As the liquid resin was a phenol-formaldehyde resin of the resol type used, whose B-time 2 min. at 150 ° C was. As the powdered synthetic resin came a phenol-formaldehyde resin of Novolaktyps used, which had a flow distance of 50 mm. The molding compound produced was subjected to a specific molding pressure Of 160 MPa molded into refractory moldings.
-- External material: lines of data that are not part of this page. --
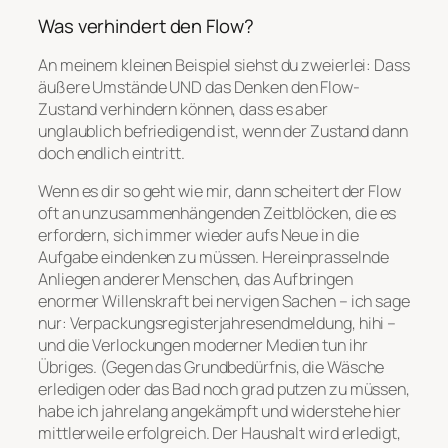
Was verhindert den Flow?
An meinem kleinen Beispiel siehst du zweierlei: Dass
äußere Umstände UND das Denken den Flow-
Zustand verhindern können, dass es aber
unglaublich befriedigend ist, wenn der Zustand dann
doch endlich eintritt.
Wenn es dir so geht wie mir, dann scheitert der Flow
oft an unzusammenhängenden Zeitblöcken, die es
erfordern, sich immer wieder aufs Neue in die
Aufgabe eindenken zu müssen. Hereinprasselnde
Anliegen anderer Menschen, das Aufbringen
enormer Willenskraft bei nervigen Sachen – ich sage
nur: Verpackungsregisterjahresendmeldung, hihi –
und die Verlockungen moderner Medien tun ihr
Übriges. (Gegen das Grundbedürfnis, die Wäsche
erledigen oder das Bad noch grad putzen zu müssen,
habe ich jahrelang angekämpft und widerstehe hier
mittlerweile erfolgreich. Der Haushalt wird erledigt,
The Refractory moldings were subsequently a one-stage Curing regime 6 hours at 180 ° C subjected.  

Including heating and cooling, the curing process was on 14 hours.

The refractory shaped bodies produced have the following characteristic Properties on:

, MgO content at least 96% (determined on annealed substance) @ , density at least 2.95 g / cm ³ , Open porosity kl. 4% , Cold crushing strength at least 50 MPa , Residual carbon content at least 10%

The comparison of the embodiments shows that according to the method Resin bonded, carbonaceous, refractory moldings different raw material base and combinations with variable residual carbon contents can be produced.

Furthermore, this process enjoys up to the curing of the Preference that it is possible at room temperature and so on Working without hazardous gases and vapors possible becomes.

Claims (6)

1. A process for the production of resin-bonded, carbonaceous, refractory products based on refractory raw materials, such as sintered magnesites, synthetic magnesites, fused magnesites, dolomites, MgO-Al ₂ O ₃ spinel, recycled material and combinations of these raw materials characterized in that 80. , , 100% of a liquid synthetic resin are metered onto the premixed medium and coarse grain fraction of a refractory component and mixed homogeneously, this comonomer particulate in series a carbon support, a refractory fine component and a powdered synthetic resin is added, the mixture is homogenized after each addition and by addition of the remaining liquid synthetic resin (20% by weight) and subsequent homogeneous mixing, a compressible mass is formed. 2. The method according to item 1, characterized in that the mixing process is carried out at temperatures of maximum 30 ° C; the mass produced in the pressing process at a specific Pressing pressure of greater than or equal to 100 MPa pressed into moldings and the subsequent hardening process is a maximum of 20 Hours. 3. The method according to Pkt. 1 and 2, characterized in that the Shaped bodies are cured in a maximum of two stages, the 1st stage in the temperature range of 80 to 100 ° C and the 2nd stage in the temperature range of 160 to 200 ° C. 4. The method according to Pkt. 1 and 2, characterized in that the Shaped body in one stage at temperatures of 160 to 200 ° C. be hardened. 5. The method according to item 1, characterized in that as a liquid Resin phenol-formaldehyde Resoltyp resin for Use comes whose B-time at 150 ° C for a maximum of 2.5 min, preferably 1 to 2 minutes and as a powder Synthetic resin, a novolak type phenol-formaldehyde resin for Use comes, the flow path 20 to 70 mm, preferably 30 to 50 mm. 6. The method according to item 1, characterized in that the solid Carbon carrier contains at least 80% carbon.